跳到主要内容

MLflow 插件

MLflow 的插件架构支持与第三方工具和自定义基础设施的无缝集成。作为一个与框架无关的平台,MLflow 提供了开发者 API,用于扩展存储、身份验证、执行后端和模型评估等功能。

快速入门

安装和使用插件

尝试使用内置的测试插件,了解插件的工作原理

# Clone MLflow and install example plugin
git clone https://github.com/mlflow/mlflow
cd mlflow
pip install -e . tests/resources/mlflow-test-plugin
# Use the plugin with custom tracking URI scheme
MLFLOW_TRACKING_URI=file-plugin:$(PWD)/mlruns python examples/quickstart/mlflow_tracking.py

# Launch MLflow UI to view results
mlflow server --backend-store-uri ./mlruns

打开 https://:5000 查看您跟踪的实验

Quickstart UI

插件优势

插件允许您将 MLflow 与现有基础设施集成,而无需修改 MLflow 核心代码,从而确保平稳的升级和维护。

插件类型和用例

MLflow 支持八种类型的插件,每种插件都满足不同的集成需求

存储与持久化

插件类型目的示例用例
跟踪存储自定义实验数据存储企业数据库、云数据仓库
Artifact 存储库自定义 Artifact 存储内部 Blob 存储、专用文件系统
模型注册表存储自定义模型注册表后端企业模型目录、版本控制系统

身份验证与标头

插件类型目的示例用例
请求认证提供程序自定义身份验证OAuth、API 密钥、基于证书的身份验证
请求标头提供程序自定义 HTTP 标头环境识别、合规性标头
运行上下文提供程序自动运行元数据Git 信息、环境详情、自定义标签

执行与评估

插件类型目的示例用例
项目后端自定义执行环境内部集群、作业调度器、云平台
模型评估器自定义评估指标领域特定验证、自定义测试套件
部署自定义服务平台内部服务基础设施、边缘部署

开发自定义插件

插件结构

将插件创建为一个独立的 Python 包

# setup.py
from setuptools import setup

setup(
name="my-mlflow-plugin",
version="0.1.0",
install_requires=["mlflow>=2.0.0"],
entry_points={
# Define plugin entry points
"mlflow.tracking_store": "my-scheme=my_plugin.store:MyTrackingStore",
"mlflow.artifact_repository": "my-scheme=my_plugin.artifacts:MyArtifactRepo",
"mlflow.run_context_provider": "unused=my_plugin.context:MyContextProvider",
"mlflow.request_auth_provider": "unused=my_plugin.auth:MyAuthProvider",
"mlflow.model_evaluator": "my-evaluator=my_plugin.evaluator:MyEvaluator",
"mlflow.project_backend": "my-backend=my_plugin.backend:MyBackend",
"mlflow.deployments": "my-target=my_plugin.deployment",
"mlflow.app": "my-app=my_plugin.app:create_app",
},
)

存储插件

# my_plugin/store.py
from mlflow.store.tracking.abstract_store import AbstractStore


class MyTrackingStore(AbstractStore):
"""Custom tracking store for scheme 'my-scheme://'"""

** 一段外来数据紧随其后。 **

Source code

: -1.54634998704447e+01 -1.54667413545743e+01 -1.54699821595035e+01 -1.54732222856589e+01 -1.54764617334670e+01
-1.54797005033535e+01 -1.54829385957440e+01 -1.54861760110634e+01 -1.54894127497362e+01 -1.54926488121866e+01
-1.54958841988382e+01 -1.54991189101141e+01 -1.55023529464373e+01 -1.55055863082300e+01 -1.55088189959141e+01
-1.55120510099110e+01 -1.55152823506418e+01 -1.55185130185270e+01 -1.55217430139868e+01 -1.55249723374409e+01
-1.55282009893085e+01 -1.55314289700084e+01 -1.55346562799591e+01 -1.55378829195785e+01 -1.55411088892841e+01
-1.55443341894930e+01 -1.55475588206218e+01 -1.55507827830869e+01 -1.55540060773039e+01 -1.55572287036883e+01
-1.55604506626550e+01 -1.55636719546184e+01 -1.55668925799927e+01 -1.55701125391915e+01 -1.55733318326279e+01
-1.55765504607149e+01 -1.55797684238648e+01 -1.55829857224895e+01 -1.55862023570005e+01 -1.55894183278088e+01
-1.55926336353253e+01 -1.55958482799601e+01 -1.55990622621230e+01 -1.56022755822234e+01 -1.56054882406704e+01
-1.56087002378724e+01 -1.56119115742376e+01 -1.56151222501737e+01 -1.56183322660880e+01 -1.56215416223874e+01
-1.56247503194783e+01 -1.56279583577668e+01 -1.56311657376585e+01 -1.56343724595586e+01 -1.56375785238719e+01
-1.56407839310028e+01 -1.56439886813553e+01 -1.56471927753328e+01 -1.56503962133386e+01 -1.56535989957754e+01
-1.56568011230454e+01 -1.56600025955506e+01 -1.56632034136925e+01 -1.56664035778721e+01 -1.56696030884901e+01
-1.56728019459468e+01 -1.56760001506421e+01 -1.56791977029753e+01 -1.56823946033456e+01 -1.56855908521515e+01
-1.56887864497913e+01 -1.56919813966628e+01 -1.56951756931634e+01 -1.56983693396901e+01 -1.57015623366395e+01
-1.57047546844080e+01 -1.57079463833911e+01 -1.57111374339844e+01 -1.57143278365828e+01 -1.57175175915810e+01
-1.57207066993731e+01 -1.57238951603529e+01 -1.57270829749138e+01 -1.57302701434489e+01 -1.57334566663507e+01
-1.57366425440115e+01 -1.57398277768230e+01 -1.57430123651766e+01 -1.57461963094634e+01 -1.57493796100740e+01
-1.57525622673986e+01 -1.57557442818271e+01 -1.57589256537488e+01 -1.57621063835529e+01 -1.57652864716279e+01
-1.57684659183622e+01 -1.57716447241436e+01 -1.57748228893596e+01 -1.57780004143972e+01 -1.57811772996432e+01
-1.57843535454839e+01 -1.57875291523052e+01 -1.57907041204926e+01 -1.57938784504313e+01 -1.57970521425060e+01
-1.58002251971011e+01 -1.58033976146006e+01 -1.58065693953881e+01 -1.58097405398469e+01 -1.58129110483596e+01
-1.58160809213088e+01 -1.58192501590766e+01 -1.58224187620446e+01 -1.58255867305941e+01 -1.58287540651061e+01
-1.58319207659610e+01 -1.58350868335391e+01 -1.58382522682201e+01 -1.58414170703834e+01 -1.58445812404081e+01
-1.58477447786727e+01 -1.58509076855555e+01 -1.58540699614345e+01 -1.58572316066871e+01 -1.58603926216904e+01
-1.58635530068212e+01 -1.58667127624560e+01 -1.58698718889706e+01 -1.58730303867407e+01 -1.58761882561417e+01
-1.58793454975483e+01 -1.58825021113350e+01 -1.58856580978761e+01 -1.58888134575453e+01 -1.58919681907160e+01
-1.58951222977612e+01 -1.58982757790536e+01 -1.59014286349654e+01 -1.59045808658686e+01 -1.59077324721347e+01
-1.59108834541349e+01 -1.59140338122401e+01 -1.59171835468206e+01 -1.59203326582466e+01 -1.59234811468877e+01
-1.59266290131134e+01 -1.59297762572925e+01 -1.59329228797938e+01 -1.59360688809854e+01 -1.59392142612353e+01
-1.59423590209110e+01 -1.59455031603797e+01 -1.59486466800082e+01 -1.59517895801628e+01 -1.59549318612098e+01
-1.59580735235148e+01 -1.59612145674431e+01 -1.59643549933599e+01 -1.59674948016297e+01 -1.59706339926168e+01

def __init__(self, store_uri):
super().__init__()
self.store_uri = store_uri
# Initialize your custom storage backend

def create_experiment(self, name, artifact_location=None, tags=None):
# Implement experiment creation logic
pass

def log_metric(self, run_id, metric):
# Implement metric logging logic
pass

def log_param(self, run_id, param):
# Implement parameter logging logic
pass

# Implement other required AbstractStore methods...

身份验证插件

# my_plugin/auth.py
from mlflow.tracking.request_auth.abstract_request_auth_provider import (
RequestAuthProvider,
)


class MyAuthProvider(RequestAuthProvider):
"""Custom authentication provider"""

def get_name(self):
return "my_auth_provider"

def get_auth(self):
# Return authentication object for HTTP requests
# Can be anything that requests.auth accepts
return MyCustomAuth()


class MyCustomAuth:
"""Custom authentication class"""

def __call__(self, request):
# Add authentication headers to request
token = self._get_token()
request.headers["Authorization"] = f"Bearer {token}"
return request

def _get_token(self):
# Implement token retrieval logic
# E.g., read from file, environment, or API call
pass

用法

export MLFLOW_TRACKING_AUTH=my_auth_provider
python your_mlflow_script.py

执行插件

项目后端插件

# my_plugin/backend.py
from mlflow.projects.backend import AbstractBackend
from mlflow.projects.submitted_run import SubmittedRun


class MyBackend(AbstractBackend):
"""Custom execution backend for MLflow Projects"""

def run(
self,
project_uri,
entry_point,
parameters,
version,
backend_config,
tracking_uri,
experiment_id,
):
"""Execute project on custom infrastructure"""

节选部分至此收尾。